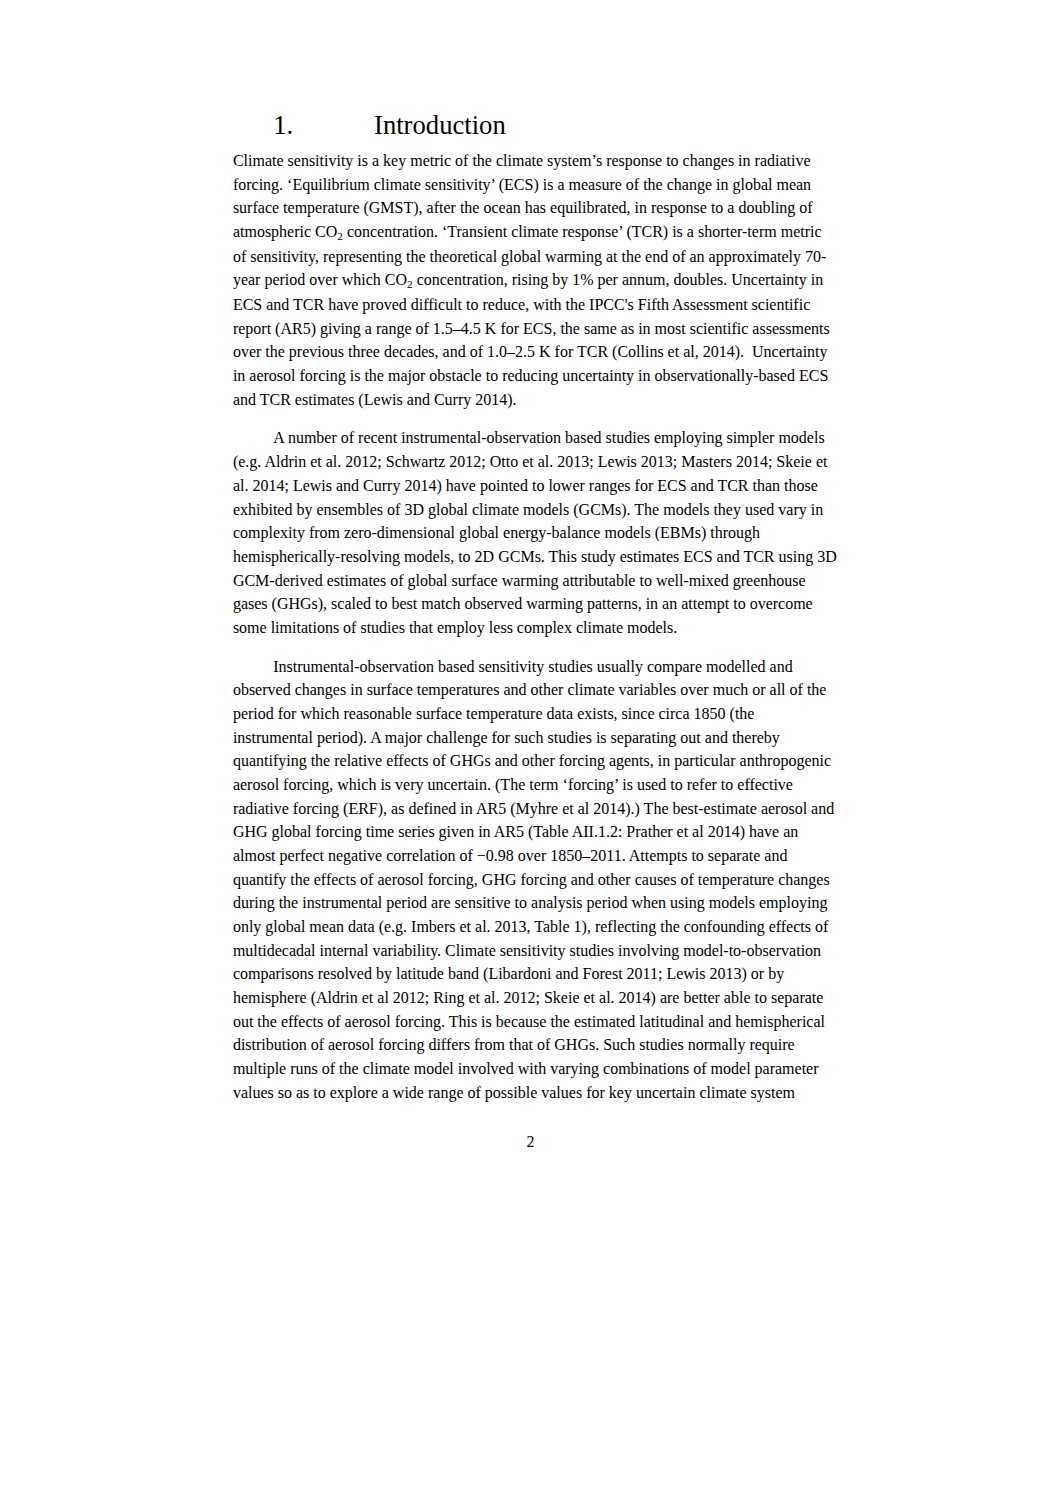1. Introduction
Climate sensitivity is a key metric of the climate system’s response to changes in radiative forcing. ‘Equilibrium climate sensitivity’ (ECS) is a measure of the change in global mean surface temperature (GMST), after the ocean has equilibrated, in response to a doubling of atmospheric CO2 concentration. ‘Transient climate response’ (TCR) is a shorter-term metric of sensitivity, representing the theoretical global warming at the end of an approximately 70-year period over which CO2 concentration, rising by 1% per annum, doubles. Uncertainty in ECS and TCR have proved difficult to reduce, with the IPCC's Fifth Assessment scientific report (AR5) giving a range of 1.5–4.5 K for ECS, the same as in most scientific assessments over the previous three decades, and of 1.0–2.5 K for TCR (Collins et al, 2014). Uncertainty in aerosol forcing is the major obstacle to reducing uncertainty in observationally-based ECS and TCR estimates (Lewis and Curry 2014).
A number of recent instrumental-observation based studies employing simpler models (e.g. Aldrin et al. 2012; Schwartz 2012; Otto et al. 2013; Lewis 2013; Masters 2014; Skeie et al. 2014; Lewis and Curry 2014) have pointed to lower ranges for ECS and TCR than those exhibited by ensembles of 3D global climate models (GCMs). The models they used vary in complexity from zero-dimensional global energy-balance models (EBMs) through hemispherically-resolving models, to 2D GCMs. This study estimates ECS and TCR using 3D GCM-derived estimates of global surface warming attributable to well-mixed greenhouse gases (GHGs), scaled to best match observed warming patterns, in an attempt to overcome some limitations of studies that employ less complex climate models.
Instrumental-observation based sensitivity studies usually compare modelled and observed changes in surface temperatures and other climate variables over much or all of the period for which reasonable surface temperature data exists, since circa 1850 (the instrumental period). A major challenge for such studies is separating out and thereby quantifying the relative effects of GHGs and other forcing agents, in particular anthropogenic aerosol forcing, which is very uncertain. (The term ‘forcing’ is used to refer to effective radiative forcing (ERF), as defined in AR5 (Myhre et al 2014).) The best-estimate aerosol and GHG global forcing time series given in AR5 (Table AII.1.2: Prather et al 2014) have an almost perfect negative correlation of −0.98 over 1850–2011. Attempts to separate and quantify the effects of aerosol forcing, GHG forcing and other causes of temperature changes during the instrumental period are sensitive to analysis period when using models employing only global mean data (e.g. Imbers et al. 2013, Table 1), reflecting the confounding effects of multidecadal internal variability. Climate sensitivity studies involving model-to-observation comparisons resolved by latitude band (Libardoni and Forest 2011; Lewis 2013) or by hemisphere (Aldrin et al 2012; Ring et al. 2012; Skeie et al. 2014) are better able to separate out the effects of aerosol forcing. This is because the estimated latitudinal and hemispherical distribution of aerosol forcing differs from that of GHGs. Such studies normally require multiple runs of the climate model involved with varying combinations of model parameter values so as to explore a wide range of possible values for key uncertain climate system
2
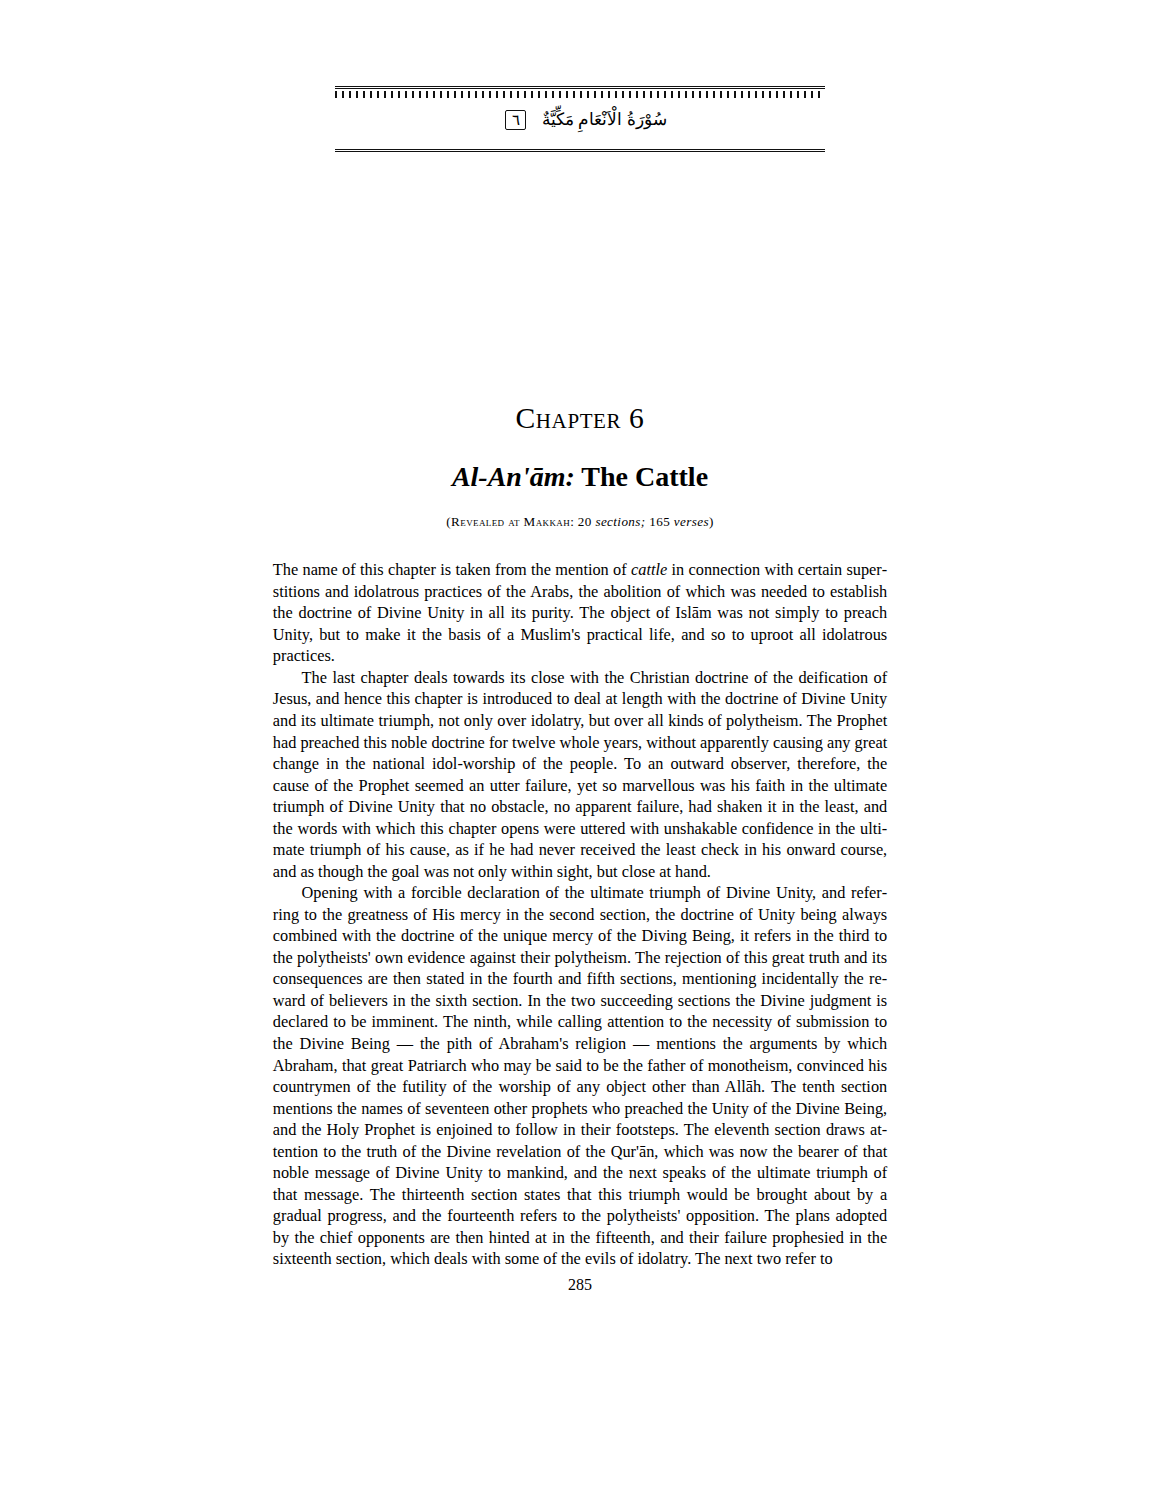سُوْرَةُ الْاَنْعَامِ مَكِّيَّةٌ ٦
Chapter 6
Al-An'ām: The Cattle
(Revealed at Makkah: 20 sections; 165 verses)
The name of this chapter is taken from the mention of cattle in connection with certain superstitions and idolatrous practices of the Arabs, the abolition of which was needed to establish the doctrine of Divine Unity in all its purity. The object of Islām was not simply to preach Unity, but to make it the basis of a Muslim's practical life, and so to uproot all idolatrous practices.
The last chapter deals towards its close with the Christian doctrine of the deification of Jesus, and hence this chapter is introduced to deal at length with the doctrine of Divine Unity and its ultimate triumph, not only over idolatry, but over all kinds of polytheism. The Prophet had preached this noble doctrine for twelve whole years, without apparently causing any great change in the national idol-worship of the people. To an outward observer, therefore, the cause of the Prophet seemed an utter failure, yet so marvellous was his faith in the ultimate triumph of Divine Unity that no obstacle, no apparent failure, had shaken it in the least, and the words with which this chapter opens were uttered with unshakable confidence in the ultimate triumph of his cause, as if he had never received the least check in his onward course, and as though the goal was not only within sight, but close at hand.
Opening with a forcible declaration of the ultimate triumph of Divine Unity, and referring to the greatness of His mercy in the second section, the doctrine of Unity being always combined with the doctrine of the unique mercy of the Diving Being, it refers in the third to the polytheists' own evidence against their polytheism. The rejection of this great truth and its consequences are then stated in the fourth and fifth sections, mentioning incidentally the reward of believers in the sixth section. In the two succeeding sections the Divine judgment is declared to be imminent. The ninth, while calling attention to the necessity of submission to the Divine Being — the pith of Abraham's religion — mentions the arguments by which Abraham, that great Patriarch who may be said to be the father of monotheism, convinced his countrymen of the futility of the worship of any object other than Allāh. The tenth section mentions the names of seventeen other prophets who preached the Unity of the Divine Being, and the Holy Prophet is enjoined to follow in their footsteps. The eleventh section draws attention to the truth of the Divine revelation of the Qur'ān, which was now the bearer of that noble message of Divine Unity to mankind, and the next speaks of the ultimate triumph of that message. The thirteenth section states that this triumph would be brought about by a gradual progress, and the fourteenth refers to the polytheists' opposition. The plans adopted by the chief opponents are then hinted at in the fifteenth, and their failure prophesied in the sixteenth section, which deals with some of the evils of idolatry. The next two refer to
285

Required work:
Filter on the word "Curry": copy each matching line from the entries above.

Result below:
Climate sensitivity is a key metric of the climate system’s response to changes in radiative forcing. ‘Equilibrium climate sensitivity’ (ECS) is a measure of the change in global mean surface temperature (GMST), after the ocean has equilibrated, in response to a doubling of atmospheric CO2 concentration. ‘Transient climate response’ (TCR) is a shorter-term metric of sensitivity, representing the theoretical global warming at the end of an approximately 70-year period over which CO2 concentration, rising by 1% per annum, doubles. Uncertainty in ECS and TCR have proved difficult to reduce, with the IPCC's Fifth Assessment scientific report (AR5) giving a range of 1.5–4.5 K for ECS, the same as in most scientific assessments over the previous three decades, and of 1.0–2.5 K for TCR (Collins et al, 2014). Uncertainty in aerosol forcing is the major obstacle to reducing uncertainty in observationally-based ECS and TCR estimates (Lewis and Curry 2014).
A number of recent instrumental-observation based studies employing simpler models (e.g. Aldrin et al. 2012; Schwartz 2012; Otto et al. 2013; Lewis 2013; Masters 2014; Skeie et al. 2014; Lewis and Curry 2014) have pointed to lower ranges for ECS and TCR than those exhibited by ensembles of 3D global climate models (GCMs). The models they used vary in complexity from zero-dimensional global energy-balance models (EBMs) through hemispherically-resolving models, to 2D GCMs. This study estimates ECS and TCR using 3D GCM-derived estimates of global surface warming attributable to well-mixed greenhouse gases (GHGs), scaled to best match observed warming patterns, in an attempt to overcome some limitations of studies that employ less complex climate models.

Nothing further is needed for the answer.